Web
Searching
When
using research methodologies, the WorldWideWeb may be viewed as one electronic
information medium to be considered with print, audiovisual, and other
electronic information media. In addition, as is the case with all
information media, one must understand how to effectively find valid and
reliable information on the Web. This "Web Searching" guide will
help you to be a better Web researcher, as well as help you to better
evaluate Web sites you find in your research.
Web
Site Evaluation
Web Searching - General Issues
Web Searching Principles and Guidelines
Web Search Directories
Web Search Engines
Web Metasearch Engines
Invisible Web
Additional Resources
Web
Site Evaluation
A
WorldWideWeb "site" is composed of many "pages." Current size estimates
of the indexable Web put it at 11.5 billion pages, and the Invisible
Web may be as large as 500 billion pages. [For statistics,
news, and research information on the Web, consult ClickZ.] With all these
Web pages, how can you find the
information you want? In addition, even if you find a Web site that
appears to have your desired information, how can you know if the Web
site is reliable? You can probably trust sites from established
organizations, but what about Web sites of organizations you know nothing
about?
Web
Site Home Page and Site Index
When
evaluating a Web site, go to its "home page," or opening page of the site,
and look for these key pieces of information:
-
Purpose
- Scope
of Services and Information
- Navigation
Methods
- Help
Information
If
the home page doesn't address this information, look for a link to the
"site index" or "site map." As its name implies, the site index
is like the index of a book. Examining the site index should help
you decide if the Web site has the information you want.

• [EXTRACTED DATA]:

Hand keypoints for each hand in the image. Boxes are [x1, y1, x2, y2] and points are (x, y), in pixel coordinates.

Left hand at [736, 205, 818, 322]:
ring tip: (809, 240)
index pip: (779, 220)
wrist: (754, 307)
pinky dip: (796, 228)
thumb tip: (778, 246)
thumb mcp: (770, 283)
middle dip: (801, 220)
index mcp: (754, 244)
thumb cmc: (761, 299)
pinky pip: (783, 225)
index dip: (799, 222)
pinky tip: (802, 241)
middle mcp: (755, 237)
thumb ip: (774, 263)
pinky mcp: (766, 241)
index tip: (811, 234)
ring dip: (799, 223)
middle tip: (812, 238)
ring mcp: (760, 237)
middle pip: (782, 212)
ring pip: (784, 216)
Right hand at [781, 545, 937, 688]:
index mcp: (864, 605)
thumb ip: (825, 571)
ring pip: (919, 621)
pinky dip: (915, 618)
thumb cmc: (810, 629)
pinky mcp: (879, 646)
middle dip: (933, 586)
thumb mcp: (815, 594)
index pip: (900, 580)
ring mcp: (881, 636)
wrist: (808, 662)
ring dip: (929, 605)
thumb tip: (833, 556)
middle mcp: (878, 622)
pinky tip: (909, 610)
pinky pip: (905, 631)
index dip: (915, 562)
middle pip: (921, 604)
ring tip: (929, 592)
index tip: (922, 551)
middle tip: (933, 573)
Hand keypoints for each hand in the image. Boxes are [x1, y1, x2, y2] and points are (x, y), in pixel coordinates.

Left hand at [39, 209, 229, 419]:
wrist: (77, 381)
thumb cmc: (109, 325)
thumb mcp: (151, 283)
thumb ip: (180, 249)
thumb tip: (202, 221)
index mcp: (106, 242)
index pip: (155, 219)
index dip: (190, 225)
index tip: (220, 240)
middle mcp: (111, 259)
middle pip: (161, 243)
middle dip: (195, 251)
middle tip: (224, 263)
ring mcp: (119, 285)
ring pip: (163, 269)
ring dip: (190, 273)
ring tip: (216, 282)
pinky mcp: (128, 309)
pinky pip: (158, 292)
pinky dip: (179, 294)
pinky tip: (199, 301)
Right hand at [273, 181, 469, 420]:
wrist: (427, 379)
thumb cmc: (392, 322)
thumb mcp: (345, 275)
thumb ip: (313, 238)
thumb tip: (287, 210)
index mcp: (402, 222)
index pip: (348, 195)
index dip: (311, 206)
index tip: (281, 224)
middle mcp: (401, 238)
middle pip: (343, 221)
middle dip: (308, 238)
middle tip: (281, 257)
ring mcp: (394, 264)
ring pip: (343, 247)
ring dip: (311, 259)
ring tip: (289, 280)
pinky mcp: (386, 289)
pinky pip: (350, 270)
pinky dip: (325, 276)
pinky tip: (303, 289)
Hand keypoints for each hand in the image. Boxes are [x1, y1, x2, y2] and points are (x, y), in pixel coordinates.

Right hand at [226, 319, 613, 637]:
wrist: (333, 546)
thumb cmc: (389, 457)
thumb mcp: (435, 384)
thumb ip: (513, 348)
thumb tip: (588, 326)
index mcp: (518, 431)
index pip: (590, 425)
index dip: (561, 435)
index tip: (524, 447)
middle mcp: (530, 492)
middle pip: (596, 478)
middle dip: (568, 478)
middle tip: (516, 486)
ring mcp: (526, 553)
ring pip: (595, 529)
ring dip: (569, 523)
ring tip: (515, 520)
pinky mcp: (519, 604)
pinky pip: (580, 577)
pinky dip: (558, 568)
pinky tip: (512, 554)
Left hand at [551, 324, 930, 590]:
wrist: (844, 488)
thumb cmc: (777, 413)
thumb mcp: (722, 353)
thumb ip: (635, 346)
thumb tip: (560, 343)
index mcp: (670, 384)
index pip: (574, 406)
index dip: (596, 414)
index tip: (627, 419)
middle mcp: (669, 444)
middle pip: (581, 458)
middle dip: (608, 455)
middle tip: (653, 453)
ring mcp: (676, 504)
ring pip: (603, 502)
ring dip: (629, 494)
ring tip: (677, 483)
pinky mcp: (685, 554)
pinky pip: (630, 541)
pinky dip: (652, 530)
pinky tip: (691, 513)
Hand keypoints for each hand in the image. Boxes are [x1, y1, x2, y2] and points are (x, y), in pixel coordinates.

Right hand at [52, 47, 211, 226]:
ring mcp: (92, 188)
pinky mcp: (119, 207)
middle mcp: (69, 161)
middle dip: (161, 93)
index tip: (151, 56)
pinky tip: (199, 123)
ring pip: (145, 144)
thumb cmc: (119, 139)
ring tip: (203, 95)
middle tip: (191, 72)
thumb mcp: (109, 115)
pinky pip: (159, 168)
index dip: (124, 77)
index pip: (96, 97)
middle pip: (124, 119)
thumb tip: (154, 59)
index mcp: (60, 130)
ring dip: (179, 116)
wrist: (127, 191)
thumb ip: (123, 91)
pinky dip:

• [EXERCISE]:
Use the Web searching guide to answer each question.
(a) How many pages does the guide give as the current size estimate of the indexable Web?
(b) Which four key pieces of information should you look for on a Web site's home page?
(c) If the home page does not address that information, what link should you look for?
The data has nothing to do with the work here.

• [SOLVED EXERCISE]:
(a) 11.5 billion pages.
(b) Purpose; scope of services and information; navigation methods; and help information.
(c) A link to the "site index" or "site map."